PARTNERS IN THE work will include academics from University College Dublin, the University of Limerick and Trinity College Dublin. Companies involved include IBM, Microsoft, Symantec, Dal Nippon Printing and Idiom Technologies and Irish firms Alchemy, VistaTech, SpeechStorm and Traslan.

Their capacity to conduct research will be greatly aided by the €16.8 million awarded by SFI, but the industrial partners are contributing a further €13.6 million in materials, services and money.

The work will be interdisciplinary, with the bulk of researchers being computer scientists but participants also include linguists, experts in information retrieval and extraction and specialists in systems architecture, says Prof Genabith.

"It involves integrating machine translation and the work flow involving human translators. It is also about speech technology."

THERE ARE SIGNIFICANT pressures pushing towards automated translation, with a shortage of human translators a key worry, he says. There is also a trend towards language translation applied to things like mobile phones, PDAs and other "on the move" technologies, he adds.

And there is also a move towards personalisation, where the huge amount of multilingual content is filtered for the user automatically by a system that learns the person's preferences over time and selects accordingly.

The requirement for a learning capacity in the new systems to be developed by the Cset is central, Genabith stresses. The automated translators will be based on "machine learning" where the software's ability to deliver an accurate translation improves over time.

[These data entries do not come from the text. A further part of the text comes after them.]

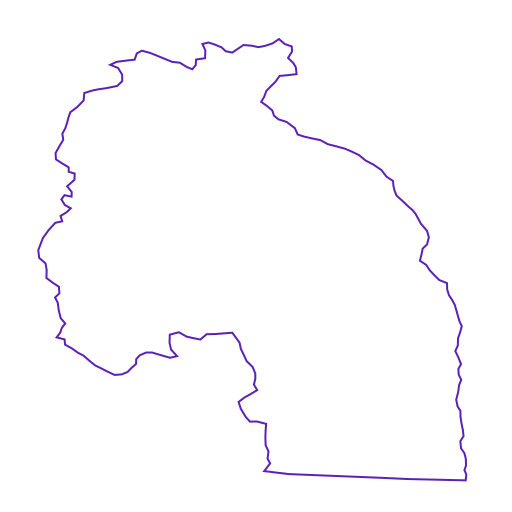 São Gabriel da Palha, Espírito Santo, Brazil (Equal Earth projection), rotated 92°
{"feature_id": "56859067B16425031458349", "entity_name": "São Gabriel da Palha", "entity_type": "district", "adm_level": 2, "iso_a3": "BRA", "parent_name": "Brazil", "parent_adm1": "Espírito Santo", "projection": "equal_earth", "projection_center": [-40.521, -18.954], "detail": "fine", "context": "isolated", "style": "outline", "palette": "violet", "viewbox_px": 512, "rotation_deg": 92, "n_neighbors": 0, "source": "geoboundaries", "source_scale": "gbopen_adm2", "svg_char_len": 2827}
<svg xmlns="http://www.w3.org/2000/svg" viewBox="0 0 512 512"><g transform="rotate(92 256 256)"><path d="M192.9,447.2L198.5,442.4L203.1,442.4L201.9,449.5L206.2,452.5L211.7,448.8L214.8,442.8L219.0,446.9L222.8,452.7L228.1,450.9L229.8,457.7L237.3,464.1L245.3,469.5L251.9,471.8L257.8,473.8L265.5,472.6L270.7,466.1L277.3,464.7L285.3,464.7L290.1,457.7L293.6,451.9L300.2,451.2L304.5,455.4L309.6,452.5L317.8,451.1L325.0,449.0L330.1,444.3L334.7,447.6L339.5,449.0L344.3,452.4L346.0,444.4L351.3,443.7L354.7,436.9L359.0,430.4L361.5,425.0L366.3,419.1L371.0,412.9L373.5,407.2L376.3,401.3L379.8,393.2L379.0,386.0L376.4,380.3L372.0,376.3L368.0,372.1L363.2,372.1L359.2,368.6L356.3,362.4L356.1,356.4L358.1,348.8L360.7,338.4L358.8,331.4L352.5,337.6L345.7,339.4L337.6,339.4L334.9,330.4L339.0,322.5L340.3,315.7L341.4,308.7L335.9,302.6L335.4,293.8L334.4,285.1L333.5,277.0L343.2,269.4L349.4,267.9L355.9,264.4L361.4,261.7L367.0,255.5L373.5,252.6L378.8,252.4L384.6,253.6L390.0,250.1L393.5,255.5L397.9,262.7L402.5,268.3L409.1,265.9L417.1,260.7L421.7,256.3L421.4,249.3L423.4,240.0L429.7,240.3L436.5,240.3L444.6,239.8L450.9,236.7L458.2,237.4L462.7,234.6L470.7,240.3L472.8,216.0L473.3,123.0L473.6,97.3L472.9,38.6L467.1,38.2L462.6,40.2L458.0,38.8L451.5,39.2L445.9,40.8L441.0,44.4L433.9,45.3L428.8,42.3L423.0,43.1L416.5,44.7L409.7,46.0L403.6,46.3L399.3,49.3L392.6,50.9L384.9,49.2L377.9,48.5L372.6,46.6L367.4,49.3L361.7,49.8L356.9,47.3L350.3,50.2L344.1,53.5L338.5,51.2L331.3,51.2L324.9,49.3L319.0,47.9L314.6,50.2L309.8,51.8L303.8,53.7L297.8,55.7L293.2,58.4L288.4,61.8L282.6,63.8L276.4,64.2L273.7,71.9L269.0,77.1L264.1,82.0L259.0,85.5L255.0,92.0L247.4,90.4L242.8,89.7L238.5,85.5L231.3,83.9L225.0,85.9L218.0,92.3L213.1,95.2L208.5,97.9L204.8,101.0L201.4,105.3L195.6,111.8L190.8,117.6L185.6,119.9L181.1,121.1L176.2,121.7L172.2,128.3L165.7,133.7L160.5,141.9L156.7,149.9L151.6,156.5L148.6,163.3L145.7,170.7L143.7,179.2L141.7,188.3L138.0,195.6L136.2,205.9L135.0,212.1L133.1,218.6L126.9,221.6L121.0,230.0L118.6,238.4L115.2,242.9L110.0,244.8L105.6,250.4L101.8,256.2L96.6,253.4L90.6,251.4L81.0,242.5L75.2,238.7L74.0,229.3L72.8,221.8L66.0,222.8L61.8,225.5L56.9,230.9L50.4,227.1L45.3,227.6L43.2,234.6L38.4,240.6L42.9,246.8L45.6,254.0L47.2,260.8L46.0,267.5L45.6,276.0L53.5,286.7L52.4,293.4L48.7,297.7L46.0,304.9L44.3,310.9L46.0,316.9L52.3,313.8L60.1,313.8L61.7,322.7L67.3,322.9L71.6,326.2L69.4,332.0L65.5,338.8L64.9,346.6L62.9,352.1L60.0,359.9L56.7,369.0L54.8,377.3L57.7,382.2L64.0,384.1L65.1,391.6L66.8,402.0L70.0,408.3L72.9,400.4L79.4,396.1L85.9,395.8L90.9,400.6L93.6,412.0L94.8,418.8L96.2,424.9L99.1,433.3L106.6,433.7L113.4,439.9L118.8,446.6L123.9,448.2L129.7,449.5L135.1,451.1L140.5,453.8L146.6,452.7L153.3,456.4L160.1,459.9L166.4,459.3L170.5,452.5L173.9,446.3L178.4,446.1L179.9,440.1L186.2,440.1L192.9,447.2Z" fill="none" stroke="#5b21b6" stroke-width="2"/></g></svg>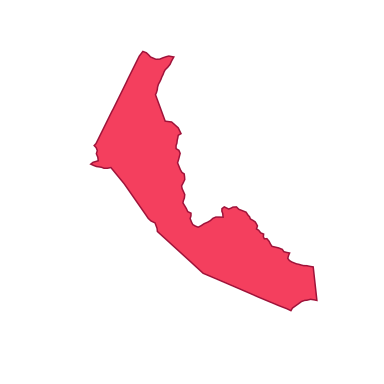 outline of Antônio Gonçalves, Bahia, Brazil, rotated 247°
{"feature_id": "56859067B38466194714379", "entity_name": "Antônio Gonçalves", "entity_type": "district", "adm_level": 2, "iso_a3": "BRA", "parent_name": "Brazil", "parent_adm1": "Bahia", "projection": "mercator", "projection_center": [-40.353, -10.606], "detail": "fine", "context": "isolated", "style": "filled", "palette": "rose", "viewbox_px": 384, "rotation_deg": 247, "n_neighbors": 0, "source": "geoboundaries", "source_scale": "gbopen_adm2", "svg_char_len": 2123}
<svg xmlns="http://www.w3.org/2000/svg" viewBox="0 0 384 384"><g transform="rotate(247 192 192)"><path d="M340.6,201.7L337.7,196.6L334.9,193.3L321.0,177.1L318.4,174.2L316.6,172.1L311.4,166.1L299.1,151.8L297.6,149.9L274.1,122.6L273.0,120.1L270.3,121.1L267.1,121.0L264.6,118.9L260.8,118.9L257.4,117.9L258.0,112.5L257.2,109.7L255.0,111.7L252.8,114.0L251.3,116.5L250.0,118.5L248.2,120.3L246.9,123.4L246.2,126.9L226.1,132.8L189.4,140.5L184.8,141.4L181.4,142.9L178.0,145.9L172.0,145.6L169.2,144.7L128.5,163.4L112.8,170.5L105.8,177.3L77.8,204.1L75.7,206.1L70.0,211.4L61.6,219.6L53.3,227.7L47.6,233.6L44.1,236.7L45.9,239.1L48.4,250.1L48.2,253.3L47.5,255.5L46.9,259.2L45.0,262.3L43.4,264.6L75.7,274.3L77.2,271.9L79.4,268.7L80.6,266.0L82.0,264.1L83.6,262.2L85.1,260.0L87.0,258.1L88.7,256.4L90.9,254.9L93.5,254.2L96.2,256.4L97.7,258.0L99.4,255.5L101.2,253.2L103.9,252.7L106.7,249.9L108.9,246.9L110.7,244.4L113.3,243.9L116.4,243.7L119.8,242.7L120.6,240.3L122.9,240.2L125.3,241.5L127.5,239.3L130.8,238.4L132.8,236.9L135.2,239.0L137.6,238.8L139.8,238.5L142.1,237.0L144.4,235.2L146.7,235.3L148.9,234.5L152.3,233.9L155.6,230.6L157.8,228.3L160.9,227.1L162.1,223.8L161.9,221.6L162.0,219.1L165.7,215.9L165.0,213.1L162.7,212.0L160.3,211.9L156.7,210.8L158.1,207.6L159.6,204.2L159.6,201.0L158.5,197.8L158.1,194.7L158.1,190.8L157.4,187.1L157.2,183.9L159.4,181.7L161.7,180.0L164.3,179.8L168.3,179.9L170.4,181.7L172.9,182.8L175.6,180.4L179.1,180.3L182.7,179.8L185.5,179.4L187.3,180.6L189.4,182.6L192.4,184.3L195.1,184.3L198.9,184.2L201.7,184.8L203.8,187.4L206.3,190.2L208.9,191.1L211.7,191.9L213.9,190.4L216.9,190.0L224.5,190.1L227.2,192.4L232.2,196.2L235.5,196.2L238.1,194.3L240.9,195.4L242.9,197.2L245.4,198.6L247.3,200.0L249.6,201.5L250.0,204.7L256.4,204.4L264.4,200.6L267.7,195.0L295.8,196.4L297.5,198.2L299.7,200.0L302.0,201.3L304.3,203.2L306.1,205.5L307.8,207.4L309.8,209.3L311.4,211.2L313.4,213.1L315.0,215.1L316.3,218.4L318.1,221.7L320.6,224.4L323.4,228.0L326.2,223.8L326.6,221.3L326.9,217.6L326.9,214.1L328.3,210.6L330.4,208.6L332.5,206.6L335.3,205.6L338.0,204.4L340.6,201.7Z" fill="#f43f5e" stroke="#9f1239" stroke-width="1.5"/></g></svg>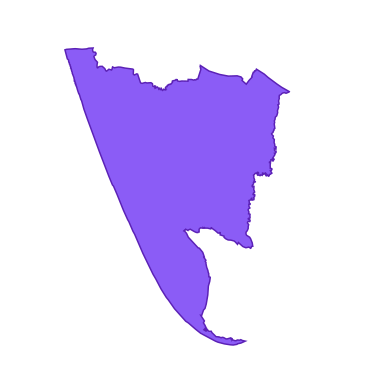 outline of Pak Phanang, Nakhon Si Thammarat, Thailand, rotated 173°
{"feature_id": "78962969B48668485292625", "entity_name": "Pak Phanang", "entity_type": "district", "adm_level": 2, "iso_a3": "THA", "parent_name": "Thailand", "parent_adm1": "Nakhon Si Thammarat", "projection": "robinson", "projection_center": [100.145, 8.346], "detail": "fine", "context": "isolated", "style": "filled", "palette": "violet", "viewbox_px": 384, "rotation_deg": 173, "n_neighbors": 0, "source": "geoboundaries", "source_scale": "gbopen_adm2", "svg_char_len": 6070}
<svg xmlns="http://www.w3.org/2000/svg" viewBox="0 0 384 384"><g transform="rotate(173 192 192)"><path d="M129.3,300.2L133.0,301.8L141.8,302.6L150.2,305.3L160.4,310.0L168.3,316.6L168.7,315.3L168.2,315.0L168.5,313.6L168.2,313.0L168.4,312.3L172.5,303.4L173.8,303.5L174.1,303.0L174.9,302.8L175.9,303.1L176.5,302.8L178.7,303.7L182.1,304.2L182.5,302.5L188.7,303.4L190.8,303.3L192.6,303.9L193.1,304.6L193.0,305.3L194.1,305.6L194.9,305.0L197.9,304.6L198.1,304.3L198.0,303.3L200.0,301.5L200.5,301.8L200.8,301.5L202.0,301.5L202.1,301.2L202.8,300.9L203.3,301.0L203.9,300.2L203.9,299.7L204.7,299.7L205.6,298.9L205.7,297.6L205.3,297.3L205.8,297.1L205.8,296.6L206.7,296.8L207.5,297.5L208.7,296.4L209.5,297.2L209.7,298.3L210.5,297.4L211.0,297.5L211.3,299.0L212.4,298.2L212.5,298.9L213.5,300.4L216.0,299.5L216.1,300.4L215.2,300.9L215.2,301.4L216.0,301.9L216.7,301.2L217.9,301.7L218.1,304.4L219.4,305.5L223.5,305.7L225.0,306.4L228.2,305.9L229.4,306.3L229.9,307.1L231.6,315.6L232.4,316.0L235.1,315.2L235.9,316.2L235.2,320.5L235.7,321.2L243.5,323.2L247.6,324.6L249.9,325.0L253.9,324.8L255.6,325.8L256.6,323.3L257.0,322.9L259.5,324.0L262.0,322.4L262.8,322.9L263.5,325.1L265.8,327.7L268.2,327.9L269.4,327.5L270.2,326.8L270.8,326.8L271.0,327.4L270.8,329.6L270.0,332.3L272.1,335.3L272.9,338.3L272.4,339.0L270.8,339.8L270.3,341.3L270.9,342.5L272.8,342.9L273.2,343.4L273.4,345.4L272.6,347.0L277.0,347.3L279.2,346.9L283.8,347.1L290.5,348.5L299.2,348.9L300.8,348.6L299.5,339.3L298.5,338.2L298.5,336.0L298.0,335.5L298.1,334.0L297.6,333.4L297.5,332.6L297.7,332.1L297.3,331.6L297.1,330.5L297.4,329.8L296.9,329.3L297.0,328.6L296.7,327.9L296.8,327.2L296.3,325.2L296.4,324.5L295.2,319.7L295.3,318.9L295.0,317.6L295.2,317.4L294.9,317.2L294.8,316.2L295.1,316.0L294.7,315.6L294.5,314.9L294.8,314.5L294.3,314.1L294.6,313.5L294.2,313.0L294.4,312.5L294.0,312.1L294.1,311.4L293.8,310.9L293.1,306.6L292.4,303.3L292.1,303.2L291.8,301.9L291.0,297.2L290.5,296.2L289.2,287.5L287.0,277.5L278.9,242.9L272.6,217.7L270.1,208.7L269.2,207.4L266.5,198.1L262.3,182.3L259.2,172.3L258.3,170.3L255.4,160.3L254.1,157.1L248.2,137.0L240.7,115.1L238.7,110.5L234.5,99.4L230.3,90.4L228.7,87.9L223.6,78.3L214.0,64.5L211.6,62.5L205.2,55.4L200.6,50.7L186.9,41.1L184.6,39.8L178.3,37.3L172.7,35.7L169.8,35.1L165.9,35.3L165.3,35.8L161.8,36.1L157.3,37.5L160.1,38.5L161.6,39.5L162.6,39.1L165.1,39.6L166.5,39.0L167.8,39.3L169.8,40.4L170.3,40.1L170.0,41.5L170.4,41.8L171.0,41.5L171.0,42.2L171.3,42.5L175.1,41.9L176.2,42.1L178.4,43.7L179.8,44.1L180.9,43.8L182.5,44.7L182.8,44.6L183.0,44.9L185.8,45.5L189.5,50.2L189.8,51.4L192.1,51.7L193.0,52.4L193.1,53.0L193.6,53.5L194.2,53.0L194.5,52.3L194.4,52.9L194.9,52.3L195.6,52.7L194.9,52.5L194.0,53.7L194.5,55.4L195.8,53.5L195.9,52.9L197.0,53.8L195.0,55.6L194.9,56.0L195.3,58.0L196.6,60.7L195.4,62.5L198.4,68.6L197.4,68.4L194.9,73.5L193.3,74.8L191.5,79.1L188.9,87.8L187.2,96.7L185.3,101.1L184.3,104.9L184.4,105.3L185.6,105.8L185.4,107.4L185.5,108.5L185.3,109.0L185.7,110.3L185.8,112.2L186.6,115.5L186.9,119.5L186.7,120.1L187.3,121.7L186.5,122.6L188.3,125.7L188.3,126.1L187.7,126.1L188.7,130.8L191.5,135.3L192.8,135.9L201.2,147.6L202.5,151.7L204.0,153.9L204.8,154.4L203.9,155.2L203.3,155.1L202.8,155.8L200.7,154.3L200.4,154.7L198.3,155.3L194.3,152.3L192.6,151.3L191.1,151.0L190.4,151.6L189.8,151.5L189.5,154.2L188.0,155.4L185.8,154.8L185.5,155.3L185.2,154.7L184.4,154.6L184.5,155.0L183.9,155.2L183.5,154.6L180.8,154.2L178.0,153.1L177.4,153.3L177.3,154.2L177.0,154.2L176.5,153.4L173.7,150.9L171.2,148.1L170.1,147.9L169.2,148.4L168.9,148.2L169.3,146.0L165.6,144.3L165.7,143.1L164.3,141.5L162.0,140.0L159.3,139.5L156.3,138.3L155.4,137.5L153.2,134.5L152.1,136.2L148.3,131.8L147.4,131.2L145.3,130.1L142.3,130.4L140.7,129.0L140.2,129.3L139.6,130.7L138.3,130.7L138.4,134.1L139.5,138.4L140.3,140.1L143.1,142.4L143.4,143.3L143.5,144.6L143.1,145.7L141.9,146.8L140.7,148.9L140.4,151.0L139.7,152.7L140.7,154.4L140.6,155.2L139.7,156.0L138.3,155.6L137.8,156.3L138.1,157.6L139.3,158.1L139.5,158.5L139.1,159.0L137.9,158.8L137.5,159.5L137.4,161.6L137.1,162.7L137.3,163.1L138.5,163.5L137.9,165.2L138.5,167.4L137.9,168.4L136.5,169.1L137.2,170.6L137.1,172.8L136.8,173.0L136.0,172.6L135.7,172.9L135.7,173.3L136.5,174.2L136.3,175.3L136.6,176.5L136.3,176.8L134.9,176.9L133.8,178.4L133.4,178.0L133.8,177.0L133.5,176.6L131.6,176.8L131.2,177.6L131.7,179.0L130.6,179.6L130.2,180.6L130.0,181.4L130.2,181.9L131.4,181.7L131.7,182.1L131.1,183.5L129.8,184.3L130.4,186.8L129.8,190.1L130.2,190.3L131.3,189.8L131.6,190.5L131.2,191.5L129.9,192.6L129.8,194.1L129.2,194.5L128.4,194.1L127.9,194.4L128.0,194.7L129.0,195.4L128.4,196.7L128.9,198.6L128.7,200.1L128.9,201.2L127.9,201.8L127.0,202.8L126.3,202.9L125.5,202.5L124.9,203.4L124.3,203.6L123.9,203.3L123.6,202.7L124.9,201.7L125.1,201.2L124.6,200.6L123.4,200.7L122.5,199.9L121.5,200.7L120.3,199.9L119.5,200.9L119.8,201.7L119.7,202.2L119.3,202.2L118.5,201.0L116.9,202.0L116.3,201.4L117.0,200.2L116.4,199.0L116.0,199.0L115.3,199.9L114.2,198.4L113.4,198.7L113.1,199.9L112.2,200.0L110.4,201.0L111.6,203.5L110.6,203.7L109.8,205.0L110.2,205.6L111.4,205.8L111.1,209.4L110.5,211.5L110.9,211.9L111.5,211.8L111.5,212.2L109.9,213.1L109.8,214.4L108.3,214.8L108.2,213.1L107.8,212.9L106.5,214.5L107.6,216.0L105.1,219.0L105.4,220.4L104.4,220.4L104.0,221.2L103.6,221.4L103.7,222.1L104.5,222.4L105.1,223.7L104.6,224.7L104.9,225.4L104.2,225.4L103.5,224.4L103.0,226.5L104.3,227.5L104.1,229.4L104.5,230.9L103.9,234.1L105.1,235.9L104.4,237.6L105.8,239.5L105.9,240.2L104.3,241.3L104.2,242.0L103.8,242.3L103.4,243.4L103.0,243.5L102.9,244.4L102.0,245.0L102.1,249.6L101.5,250.8L101.6,252.6L100.8,253.8L100.2,256.1L98.6,257.3L97.3,260.3L97.3,262.2L95.7,265.7L96.1,268.1L95.1,268.4L94.8,269.4L95.0,271.8L93.9,274.4L94.0,275.4L93.5,277.3L92.2,277.7L90.4,279.0L89.1,279.3L87.8,279.3L87.3,278.8L86.3,278.6L83.5,279.4L83.2,279.8L90.1,284.9L94.3,288.6L102.7,296.6L105.9,300.2L113.1,306.1L113.9,304.7L114.2,304.7L114.6,304.4L115.1,304.6L116.1,303.2L116.6,303.3L118.6,299.4L118.3,298.9L118.6,298.5L121.7,295.9L125.0,292.4L128.7,296.6L127.9,298.1L129.3,300.2Z" fill="#8b5cf6" stroke="#5b21b6" stroke-width="1.5"/></g></svg>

Learning begins when software programmes that already contain vocabularies and grammar are given "bi-texts", matching documents in say English and French.

"It learns from these bi-texts and then it gets a new selection and can use what it has learned from the earlier texts," he explains.

The Cset will also by extension look at things such as voice recognition by computers, perhaps freeing computer users from the keyboard, and new kinds of security systems based on voice.